Isle of Whithorn.
21st March 2010
Following a few days working in Edinburgh, I took a side trip on my way home into Dumfries and Galloway, a region I had never had occasion to visit before.
Mainly taking a chance to scout for new locations around the coast it was also an opportunity to relax and get a bit of fresh air after a long busy Winter.
I really didn’t know much about the area so the Isle of Whithorn, with it’s East facing shore near Burrow Head, seemed like as good a spot as any to try for a dawn shot.
I had quite forgotten that this is seen by many as a place of pilgrimage due to it’s links to St.
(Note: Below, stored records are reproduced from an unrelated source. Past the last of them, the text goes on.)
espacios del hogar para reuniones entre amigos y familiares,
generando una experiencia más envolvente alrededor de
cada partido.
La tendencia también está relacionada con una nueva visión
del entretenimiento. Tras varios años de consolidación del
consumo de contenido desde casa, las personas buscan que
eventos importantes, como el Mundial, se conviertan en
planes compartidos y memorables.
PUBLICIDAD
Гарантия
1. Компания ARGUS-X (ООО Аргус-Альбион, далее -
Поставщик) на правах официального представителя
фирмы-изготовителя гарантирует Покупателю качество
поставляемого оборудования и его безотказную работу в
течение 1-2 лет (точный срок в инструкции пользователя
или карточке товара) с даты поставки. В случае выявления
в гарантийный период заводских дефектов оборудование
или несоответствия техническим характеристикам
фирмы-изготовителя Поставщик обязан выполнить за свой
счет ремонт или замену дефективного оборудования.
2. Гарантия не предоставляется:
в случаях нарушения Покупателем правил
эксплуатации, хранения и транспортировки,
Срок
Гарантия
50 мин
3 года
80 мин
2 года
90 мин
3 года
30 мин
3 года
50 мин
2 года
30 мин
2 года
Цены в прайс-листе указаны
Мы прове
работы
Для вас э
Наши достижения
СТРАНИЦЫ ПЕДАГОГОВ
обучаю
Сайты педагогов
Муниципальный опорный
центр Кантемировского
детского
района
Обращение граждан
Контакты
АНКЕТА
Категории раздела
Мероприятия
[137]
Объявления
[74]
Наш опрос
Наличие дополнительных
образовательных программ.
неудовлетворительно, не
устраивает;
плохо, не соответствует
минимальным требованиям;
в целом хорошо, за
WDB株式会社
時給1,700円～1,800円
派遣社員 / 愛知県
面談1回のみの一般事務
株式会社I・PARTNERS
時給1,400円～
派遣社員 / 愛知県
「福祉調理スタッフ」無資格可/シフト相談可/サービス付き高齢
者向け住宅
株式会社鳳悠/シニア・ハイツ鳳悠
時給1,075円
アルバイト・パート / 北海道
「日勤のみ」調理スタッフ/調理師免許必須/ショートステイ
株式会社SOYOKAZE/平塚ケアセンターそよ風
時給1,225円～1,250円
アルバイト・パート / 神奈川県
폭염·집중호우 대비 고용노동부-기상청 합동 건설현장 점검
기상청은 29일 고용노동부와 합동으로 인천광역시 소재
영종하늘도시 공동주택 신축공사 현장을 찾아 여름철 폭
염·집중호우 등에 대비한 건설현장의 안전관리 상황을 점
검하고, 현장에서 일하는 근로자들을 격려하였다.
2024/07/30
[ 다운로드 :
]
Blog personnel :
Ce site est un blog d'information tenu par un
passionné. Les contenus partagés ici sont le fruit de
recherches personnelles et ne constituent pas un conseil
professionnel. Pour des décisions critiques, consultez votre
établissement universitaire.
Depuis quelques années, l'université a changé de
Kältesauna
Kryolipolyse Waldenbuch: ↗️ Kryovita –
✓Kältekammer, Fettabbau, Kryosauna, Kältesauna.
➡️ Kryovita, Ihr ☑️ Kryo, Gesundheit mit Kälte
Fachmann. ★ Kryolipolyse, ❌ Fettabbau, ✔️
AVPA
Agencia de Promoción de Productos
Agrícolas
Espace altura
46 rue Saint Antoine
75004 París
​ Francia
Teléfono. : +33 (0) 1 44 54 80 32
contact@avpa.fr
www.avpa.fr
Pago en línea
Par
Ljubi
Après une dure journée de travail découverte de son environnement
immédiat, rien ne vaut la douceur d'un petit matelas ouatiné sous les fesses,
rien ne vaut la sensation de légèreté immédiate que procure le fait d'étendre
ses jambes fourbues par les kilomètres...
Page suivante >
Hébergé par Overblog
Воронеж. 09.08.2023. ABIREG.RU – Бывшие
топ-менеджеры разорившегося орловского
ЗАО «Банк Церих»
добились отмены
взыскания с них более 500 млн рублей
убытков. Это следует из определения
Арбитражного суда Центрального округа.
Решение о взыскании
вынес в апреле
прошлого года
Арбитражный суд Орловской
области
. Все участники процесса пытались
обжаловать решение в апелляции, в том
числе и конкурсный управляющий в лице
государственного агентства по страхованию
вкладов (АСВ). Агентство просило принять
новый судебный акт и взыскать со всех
Ninian, Scotland’s first saint.
Most pilgrims make their way to this 12th-14th Century chapel building near the shore but from the spot I had intended to shoot the sunrise I could see a strange radiance in the pale pre-dawn light that almost seemed like a ghostly halo around this holy site.
Of course, a less romantic soul would soon recognise the glow of a sodium light in the harbour as the source of this aura, but that didn’t stop it being an interesting shot across the gently rising waters.
The true light of dawn was a misty pink as the sun crept up over England on the far horizon.
As I returned to my van, over land that I had first crossed in the dark, I came upon an extraordinary sight.
In the remains of an old Lifeboat station near to the chapel is a huge cairn of stones, many of them bearing heartfelt messages, often remembering a loved one now departed.
For me, far more than the building in the background, here was a real monument to the spirit of humanity.
I do not care what faith or creed anyone professes, I think that anyone reading those simple inscriptions, hand written on pebbles and obviously carried from far and wide, could not help but be deeply moved.